Partager l'article ! Les aventures extraordinaires d’Adele Blanc-Sec (2009) Luc Besson: Fiche technique Film français Date de sortie : 14 avril 2010 ...
Comment je les ai critiqués... (ma vie textuelle)

Fiche technique
Film français
Date de sortie : 14 avril 2010
Genre : adaptation de BD
Durée : 1h47
Scénario : Luc Besson, d’après l’œuvre de Jacques Tardi
Photographie : Thierry Arbogast
Musique : Eric Serra
Avec Louise Bourgoin (Adèle Blanc-Sec), Gilles Lellouche (Inspecteur Caponi), Mathieu Amalric (Dieuleveut), Jean-Pual Rouve (Justin de Saint-Hubert), Jacky Nercessian (Espérandieu)…
Synopsis : En 1912, Adèle Blanc-Sec, jeune journaliste intrépide, est prête à tout pour arriver à ses fins, y compris débarquer en Égypte et se retrouver aux prises avec des
momies en tout genre. Au même moment à Paris, c'est la panique ! Un œuf de ptérodactyle, vieux de 136 millions d'années, a mystérieusement éclos sur une étagère du Jardin des Plantes, et l'oiseau
sème la terreur dans le ciel de la capitale...(Allociné)
Mon avis : Indiana Jones féministe au royaume d’Amélie Poulain
J‘avoue j‘ai craqué : je m’étais promis, après la vision cauchemardesque d’Angel-A, que jamais plus je n’irai voir un film de Luc Besson. Mais voilà, la chair est
triste, hélas, et j’ai vu tous ses films. Et puis la bande-annonce des Aventures extraordinaires d‘Adèle Blanc-Sec m‘a convaincu de laisser de côté mes aprioris pour lui donner
(encore) une nouvelle chance. N’étant pas un habituel lecteur des albums de Tardi je n’avais quasiment jamais entendu parler d’Adèle Blanc-Sec et c’est donc avec un regard vierge que je
me suis décidé à aller voir l’adaptation qu’en a fait Besson. Le résultat est mitigé.

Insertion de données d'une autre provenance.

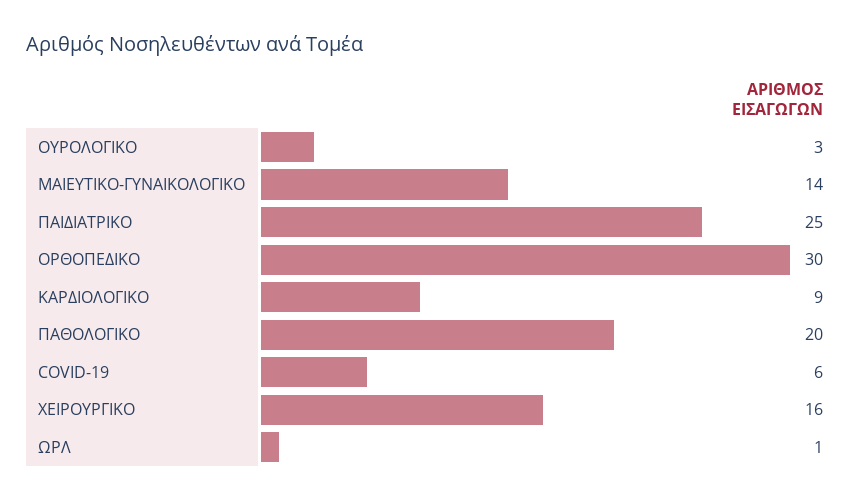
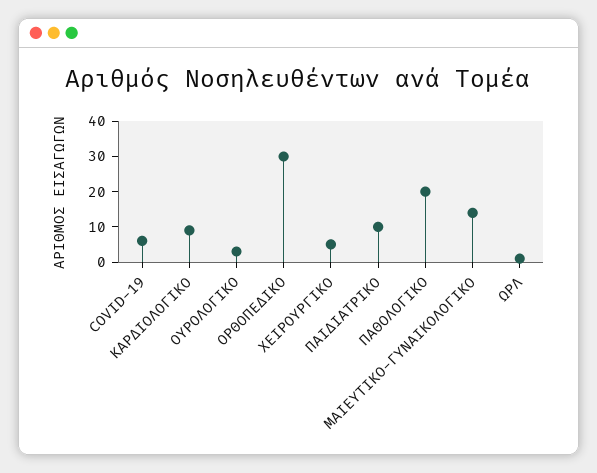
  {
    "ΟΥΡΟΛΟΓΙΚΟ": 3,
    "ΜΑΙΕΥΤΙΚΟ-ΓΥΝΑΙΚΟΛΟΓΙΚΟ": 14,
-   "ΠΑΙΔΙΑΤΡΙΚΟ": 25,
+   "ΠΑΙΔΙΑΤΡΙΚΟ": 10,
    "ΟΡΘΟΠΕΔΙΚΟ": 30,
    "ΚΑΡΔΙΟΛΟΓΙΚΟ": 9,
    "ΠΑΘΟΛΟΓΙΚΟ": 20,
    "COVID-19": 6,
-   "ΧΕΙΡΟΥΡΓΙΚΟ": 16,
+   "ΧΕΙΡΟΥΡΓΙΚΟ": 5,
    "ΩΡΛ": 1
  }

Alors que Choupard rentre d‘une soirée alcoolisé dans les rues de Paris, quelle n‘est pas sa surprise quand il voit apparaître dans le ciel l‘ombre d‘un ptérodactyle. Celui vient d’éclore dans le
Muséum d’histoire naturelle au moment où le professeur Espérandieu procède à une expérience scientifique un peu spéciale. On retrouve parallèlement Adèle Blanc-Sec en Egypte (alors qu’elle
devrait se trouver au Pérou), à la poursuite d’une momie qui devrait l’aider à sauver sa sœur catatonique. Mais le méchant Dieuleveut veille au grain et tente de ravir la momie au nez et à la
barbe de la séduisante aventurière.
Nombreuses sont les qualités du nouveau long-métrage de Luc Besson. D’abord une reconstitution assez hallucinante du Paris de l’époque. L’influence de Jean-Pierre Jeunet est
flagrante, mais la force visuelle de l’ensemble mérite de s’y attarder. C'’est un Paris de carte postale qui nous est présenté, mais Besson a réussi à s’emparer des avantages du
numérique sans en prendre trop de ses inconvénients, comme c’est souvent le cas. Le film possède également une fantaisie surannée et assez sympathique, avec des personnages truculents et des
dialogues qui font parfois mouche. Même si c’est exagéré et sur-joué, on est en plein dans l’exercice de style, un peu scolaire mais réussi.
Malheureusement Les aventures extraordinaires d’Adèle Blanc-Sec n’a d’extraordinaire que son nom. L’histoire reste du début à la fin au raz des pâquerettes et ne pourra
réellement enthousiasmer que sa cible, à savoir les enfants. La quasi-absence de second degré lasse et finalement ennuie, en particulier sur la fin du film qui traine en longueur. Les références
à tout va à Spielberg ou Cameron ne sont que peut réussies et me font dire que Besson et ses effets spéciaux sont restés bloqués aux années 80 (voir les séquences avec
l’héroïne sur son ptérodactyle). Louise Bourgoin n’a qu’une seule mimique durant tout le film et les acteurs secondaires, quand ils sont bien exploités, n’apparaissent que trop
brièvement (Mathieu Amalric en particulier). On a donc un divertissement propre et gentillet qui plaira sans doute aux enfants.